May 21, 2011. If you’ve been checking the news, it was announced that it’s going to be the end of the world….
It’s May 22 now, and I’m still trying to write this blog.
Panic. Regret. Despair. Fear. Doubt. Excitement. Hope. Jubilation.
There’s probably an inexplicable mix of these (or emotions similar to these at the very least) that were stirred in the hearts of many homo sapiens at eighteen-hundred hours of May 21st. Apparently, the scheduled Armageddon that many religious groups have been tirelessly trying to calculate and forecast resulted in an epic fail. Another thing that remains a question for me, at this point, is how these groups took this sad ending. To think that what they overtly believed did not happen as expected is quite demoralizing. I really don’t know how to put them into words. Yet I’m really hoping they learn their lesson well, this time around.

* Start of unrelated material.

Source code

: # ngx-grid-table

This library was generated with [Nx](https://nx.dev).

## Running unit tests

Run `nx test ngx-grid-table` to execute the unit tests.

I am convinced that the precise time and date of this world’s end were never meant to be disclosed. If you are a Christ follower, you’d most likely correlate this matter with Jesus’ second coming. Nevertheless, it should not be our priority to know all the details for that duty is simply out of our league. Signs and “birth pains” could be provided and may be figured out. However, like an offspring, even the expected “due date” of his birth may end up in false alarms. This sort of predicament has been existent for eons, if you’d observe history carefully.
The disciples who began the New Testament church movement sought for answers to similar questions too. When is the kingdom going to be restored? When are You returning? But Jesus simply reminded them that it was God’s business, not man’s. Instead, it was emphasized in Acts 1:7-8 that serving as witnesses regarding the life, death, and resurrection of the Messiah are to be given utmost priority. The same call stands for every believer today. We are to stand as ambassadors of Christ, even to the remotest portions of the earth.
Paul, in his second letter to the church at Thessalonica, purposed to correct a misinterpretation about the “Day of the Lord” as well. It was a similar situation to yesterday’s problem. In their case, idleness took its toll on the people from thinking that the world’s end was at hand. They waited and did not choose to move forward. They became lazy, not zealous. They were seated and satisfied. Nothing more than that, perhaps.
I told you, this has been a longstanding issue. They somehow come in different forms, but basically the same essence.
So what should we do now?
One of the oldest psalms, which has been attributed to Moses, provides a very good suggestion:
“Teach us to number our days, that we may gain a heart of wisdom.” (Psalm 90:12)
Moses understood the immeasurable difference between man’s capacity and God’s. In its preceding passages, he presented God’s eternality and our temporality. We may endure for a time, he contemplated, but it’s useless. We are infinitely matchless as compared to our Creator. We are worlds apart. We are existing in the realm bound by time and space, while God is in the realm where His power knows no limit. He is indeed from everlasting to everlasting.
Ergo, Moses begged of God that we be taught how to allot our days, how to maximize them, and start living every single day wisely. What a bold, honest, and humble request, isn’t it? Since Moses recognized how gargantuan God is, he was humbled and sought God’s wisdom to live each day in a manner that the average person wouldn’t dare to ask.
The aforementioned psalm has kept me musing ever since my eyes landed on it. And here are a couple of insights that clung:
Instead of fearing the end of this world, why not ask God to build in us a reverent kind of fear?
Why not ask the Lord, the Author of our lives, to create in us a heart of wisdom?
Why not ask for boldness to do what you were called to do, while our names are not yet posted on the obituaries?
Why not share the love of Christ to those who are not even aware of it?
Why not pick yourself out of the couch, and then choose to grow with God and serve Him?
Why not start reading your Bible, and so not be swayed by waves of false doctrines like those we’ve heard from the news?
Remember that even if heaven and earth would pass away, God’s Truth remains faithful and true. It will never pass away (cf. Luke 21:33). God knows perfectly what he’s doing, so let’s continue to rest on this blessed hope that we have in Him. Let’s flee from idleness, and continue running the race that He has set for you. Do not remain “infants”, who are easily swayed by false teachings. Your days are numbered, so use them wisely for God’s glory.
The things I wrote are just two cents’ worth. Some items you might agree with, others may not be okay with you. I respect that, really. It’s just my prayer that this keeps you thinking, and somehow lead you a bit closer towards the Author and Perfecter or our faith.